In making up their verdict upon the question of the negligence of the defendant and the contributory negligence of the plaintiff, the jury were authorized to take *48into consideration the fact that the defendant’s servants were the actors, and that the plaintiff was passive ; that the defendant’s servants were experienced switchmen and familiar with the dangers which accrue from throwing or shunting cars against each other, to persons who may be inside the cars thus handled, while, in the absence of any evidence to the contrary, the inference would be that the plaintiff was unfamiliar with such dangers. It would, therefore, be a conclusion not unwarranted by the law, that it was the duty of the defendant’s servants, before doing what they did, to admonish those in the cars of what they intended to do and of the danger that might flow from it. Now, the jury have not found that they did this, nor does the evidence conclusively establish the fact that they did it.

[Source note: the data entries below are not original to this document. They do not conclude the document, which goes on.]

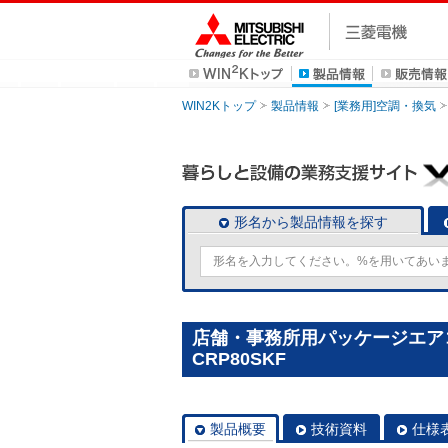
WIN2Kトップ
製品情報
[業務用]空調・換気
形名から製品情報を探す
店舗・事務所用パッケージエアコン(
CRP80SKF
製品概要
技術資料
仕様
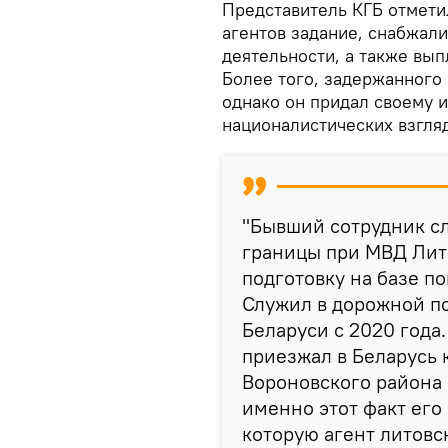
Представитель КГБ отмети
агентов задание, снабжал
деятельности, а также вы
Более того, задержанного 
однако он придал своему 
националистических взгля
"Бывший сотрудник с
границы при МВД Лит
подготовку на базе п
Служил в дорожной по
Беларуси с 2020 года.
приезжал в Беларусь 
Вороновского района 
именно этот факт его
которую агент литовс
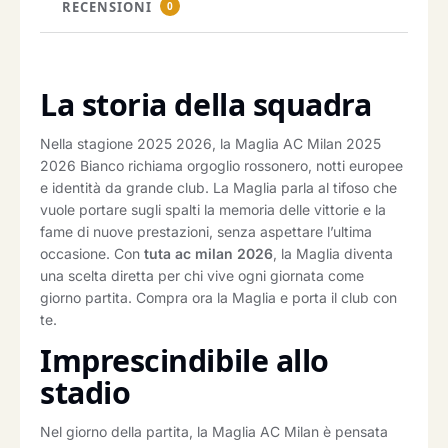
RECENSIONI
0
La storia della squadra
Nella stagione 2025 2026, la Maglia AC Milan 2025
2026 Bianco richiama orgoglio rossonero, notti europee
e identità da grande club. La Maglia parla al tifoso che
vuole portare sugli spalti la memoria delle vittorie e la
fame di nuove prestazioni, senza aspettare l’ultima
occasione. Con
tuta ac milan 2026
, la Maglia diventa
una scelta diretta per chi vive ogni giornata come
giorno partita. Compra ora la Maglia e porta il club con
te.
Imprescindibile allo
stadio
Nel giorno della partita, la Maglia AC Milan è pensata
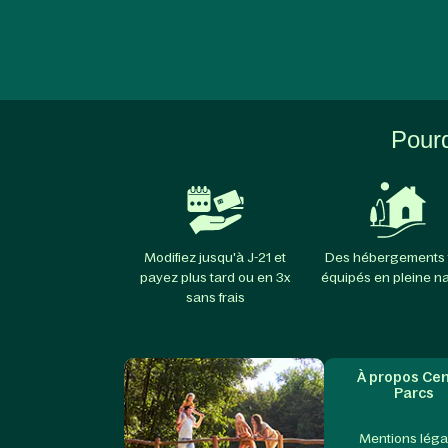
Pourq
Modifiez jusqu'à J-21 et
Des hébergements 
payez plus tard ou en 3x
équipés en pleine n
sans frais
À propos Cen
Parcs
Mentions léga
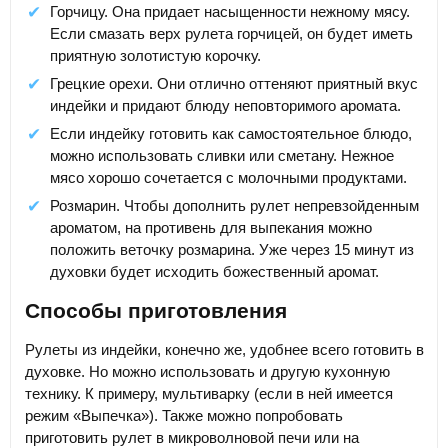
Горчицу. Она придает насыщенности нежному мясу.
Если смазать верх рулета горчицей, он будет иметь
приятную золотистую корочку.
Грецкие орехи. Они отлично оттеняют приятный вкус
индейки и придают блюду неповторимого аромата.
Если индейку готовить как самостоятельное блюдо,
можно использовать сливки или сметану. Нежное
мясо хорошо сочетается с молочными продуктами.
Розмарин. Чтобы дополнить рулет непревзойденным
ароматом, на противень для выпекания можно
положить веточку розмарина. Уже через 15 минут из
духовки будет исходить божественный аромат.
Способы приготовления
Рулеты из индейки, конечно же, удобнее всего готовить в
духовке. Но можно использовать и другую кухонную
технику. К примеру, мультиварку (если в ней имеется
режим «Выпечка»). Также можно попробовать
приготовить рулет в микроволновой печи или на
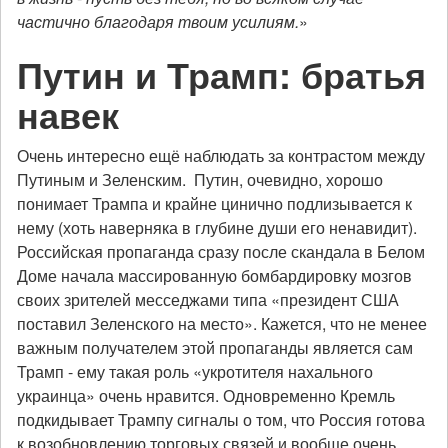
частично благодаря твоим усилиям.
»
Путин и Трамп: братья
навек
Очень интересно ещё наблюдать за контрастом между
Путиным и Зеленским. Путин, очевидно, хорошо
понимает Трампа и крайне цинично подлизывается к
нему (хоть наверняка в глубине души его ненавидит).
Российская пропаганда сразу после скандала в Белом
Доме начала массированную бомбардировку мозгов
своих зрителей месседжами типа «президент США
поставил Зеленского на место». Кажется, что не менее
важным получателем этой пропаганды является сам
Трамп - ему такая роль «укротителя нахального
украинца» очень нравится. Одновременно Кремль
подкидывает Трампу сигналы о том, что Россия готова
к возобновлению торговых связей и вообще очень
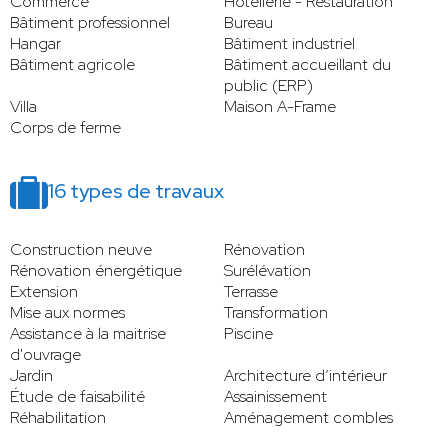
Commerce
Hôtellerie - Restauration
Bâtiment professionnel
Bureau
Hangar
Bâtiment industriel
Bâtiment agricole
Bâtiment accueillant du
public (ERP)
Villa
Maison A-Frame
Corps de ferme
16 types de travaux
Construction neuve
Rénovation
Rénovation énergétique
Surélévation
Extension
Terrasse
Mise aux normes
Transformation
Assistance à la maitrise
Piscine
d'ouvrage
Jardin
Architecture d’intérieur
Étude de faisabilité
Assainissement
Réhabilitation
Aménagement combles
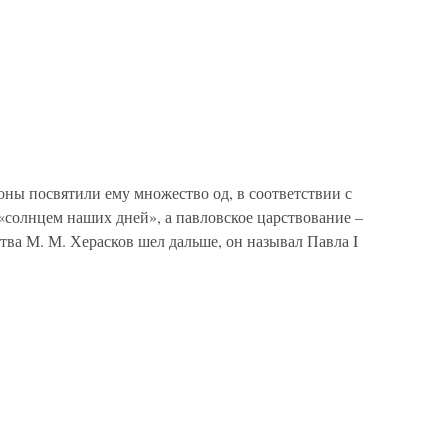
оны посвятили ему множество од, в соответствии с
«солнцем наших дней», а павловское царствование –
ва М. М. Херасков шел дальше, он называл Павла I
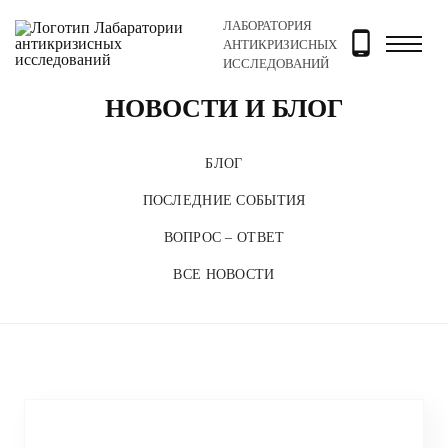
ЛАБОРАТОРИЯ
Главная
Новости и блог
АНТИКРИЗИСНЫХ
ИССЛЕДОВАНИЙ
НОВОСТИ И БЛОГ
БЛОГ
ПОСЛЕДНИЕ СОБЫТИЯ
ВОПРОС – ОТВЕТ
ВСЕ НОВОСТИ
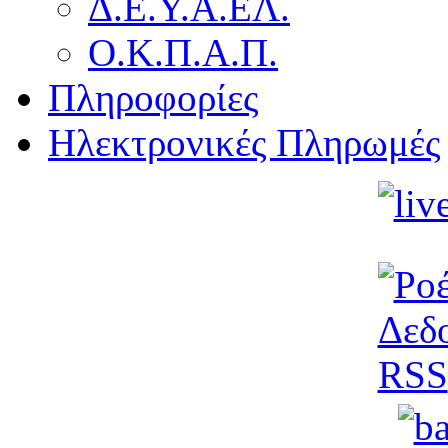
Δ.Ε.Υ.Α.ΕΛ.
Ο.Κ.Π.Α.Π.
Πληροφορίες
Ηλεκτρονικές Πληρωμές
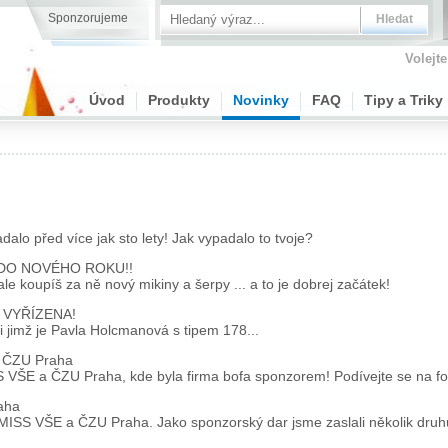
Sponzorujeme
Volejte
Úvod
Produkty
Novinky
FAQ
Tipy a Triky
alo před více jak sto lety! Jak vypadalo to tvoje?
DO NOVÉHO ROKU!!
le koupíš za ně nový mikiny a šerpy ... a to je dobrej začátek!
e VYŘÍZENA!
 jimž je Pavla Holcmanová s tipem 178...
 ČZU Praha
 VŠE a ČZU Praha, kde byla firma bofa sponzorem! Podívejte se na fot
aha
ISS VŠE a ČZU Praha. Jako sponzorský dar jsme zaslali několik druhů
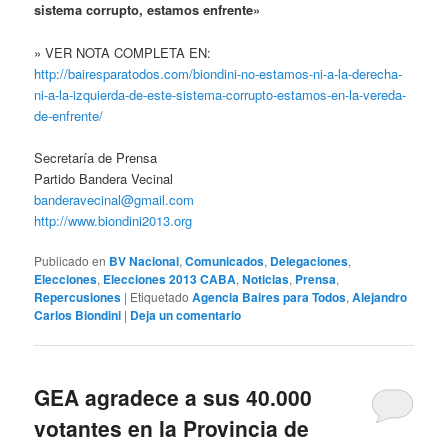
sistema corrupto, estamos enfrente»
» VER NOTA COMPLETA EN:
http://bairesparatodos.com/biondini-no-estamos-ni-a-la-derecha-
ni-a-la-izquierda-de-este-sistema-corrupto-estamos-en-la-vereda-
de-enfrente/
Secretaría de Prensa
Partido Bandera Vecinal
banderavecinal@gmail.com
http://www.biondini2013.org
Publicado en
BV Nacional
,
Comunicados
,
Delegaciones
,
Elecciones
,
Elecciones 2013 CABA
,
Noticias
,
Prensa
,
Repercusiones
|
Etiquetado
Agencia Baires para Todos
,
Alejandro
Carlos Biondini
|
Deja un comentario
GEA agradece a sus 40.000
votantes en la Provincia de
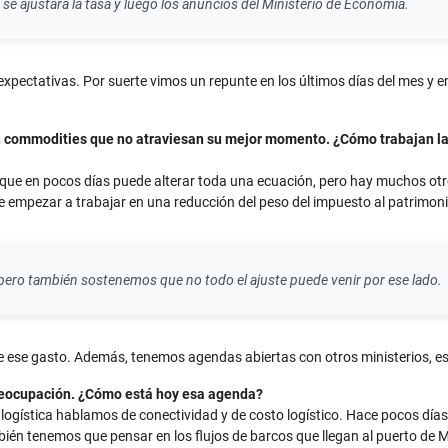
 ajustara la tasa y luego los anuncios del Ministerio de Economía.
expectativas. Por suerte vimos un repunte en los últimos días del mes y
on commodities que no atraviesan su mejor momento. ¿Cómo trabajan la
 porque en pocos días puede alterar toda una ecuación, pero hay muchos o
 empezar a trabajar en una reducción del peso del impuesto al patrimonio
pero también sostenemos que no todo el ajuste puede venir por ese lado.
e ese gasto. Además, tenemos agendas abiertas con otros ministerios, es
reocupación. ¿Cómo está hoy esa agenda?
gística hablamos de conectividad y de costo logístico. Hace pocos días 
ién tenemos que pensar en los flujos de barcos que llegan al puerto de 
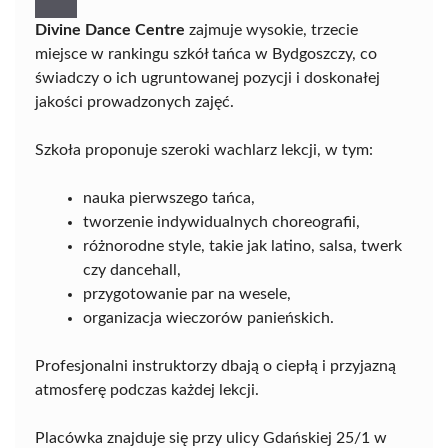
Divine Dance Centre
zajmuje wysokie, trzecie
miejsce w rankingu szkół tańca w Bydgoszczy, co
świadczy o ich ugruntowanej pozycji i doskonałej
jakości prowadzonych zajęć.
Szkoła proponuje szeroki wachlarz lekcji, w tym:
nauka pierwszego tańca,
tworzenie indywidualnych choreografii,
różnorodne style, takie jak latino, salsa, twerk
czy dancehall,
przygotowanie par na wesele,
organizacja wieczorów panieńskich.
Profesjonalni instruktorzy dbają o ciepłą i przyjazną
atmosferę podczas każdej lekcji.
Placówka znajduje się przy ulicy Gdańskiej 25/1 w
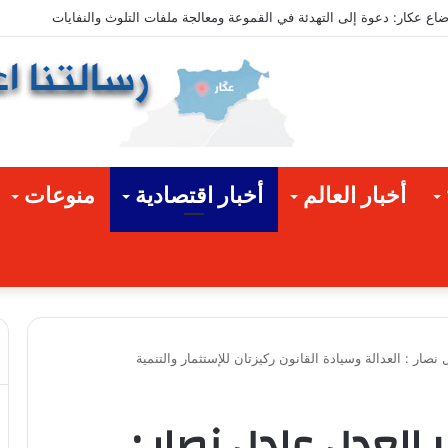
ق المتضررة
أخبار العالم
أخبار اقتصادية
منوعات
صار : العدالة وسيادة القانون ركيزتان للإستثمار والتنمية
العدل عادل نصار :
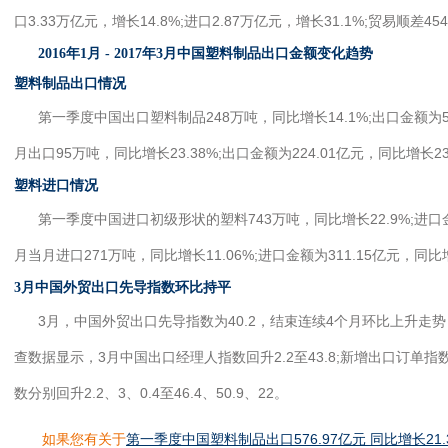
口3.33万亿元，增长14.8%;进口2.87万亿元，增长31.1%;贸易顺差45
2016年1月 - 2017年3月中国塑料制品出口金额变化趋势
塑料制品出口情况
第一季度中国出口塑料制品248万吨，同比增长14.1%;出口金额为576
月出口95万吨，同比增长23.38%;出口金额为224.01亿元，同比增长23
塑料进口情况
第一季度中国进口初级形状的塑料743万吨，同比增长22.9%;进口金额
月当月进口271万吨，同比增长11.06%;进口金额为311.15亿元，同比增
3月中国外贸出口先导指数环比持平
3月，中国外贸出口先导指数为40.2，结束连续4个月环比上升走
查数据显示，3月中国出口经理人指数回升2.2至43.8;新增出口订单
数分别回升2.2、3、0.4至46.4、50.9、22。
如果您有关于
第一季度中国塑料制品出口576.97亿元 同比增长21.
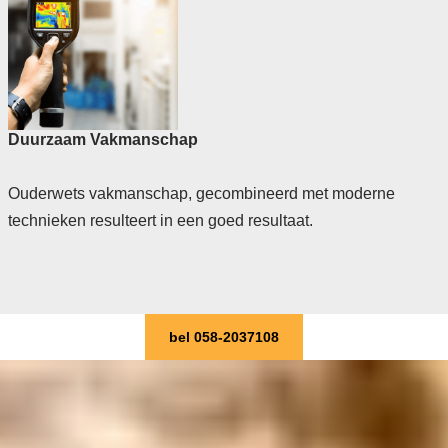
Duurzaam Vakmanschap
Ouderwets vakmanschap, gecombineerd met moderne
technieken resulteert in een goed resultaat.
bel 058-2037108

On the other hand, the jury have found that they did not notify the plaintiff that the car was to be moved at all, although the situation was such that the plaintiff might have discovered from such notice or signals as they gave; not that the car was to be shunted forcibly against another car, but merely that it was to be moved out from the position where it then was. In all this there are no materials on which a judgment could be constructed, under the statute, in favor of the defendant.
We see no error in the record. The judgment will be affirmed. It is so ordered.
Judge Lewis concurs. Judge Rombauer concurs in the result.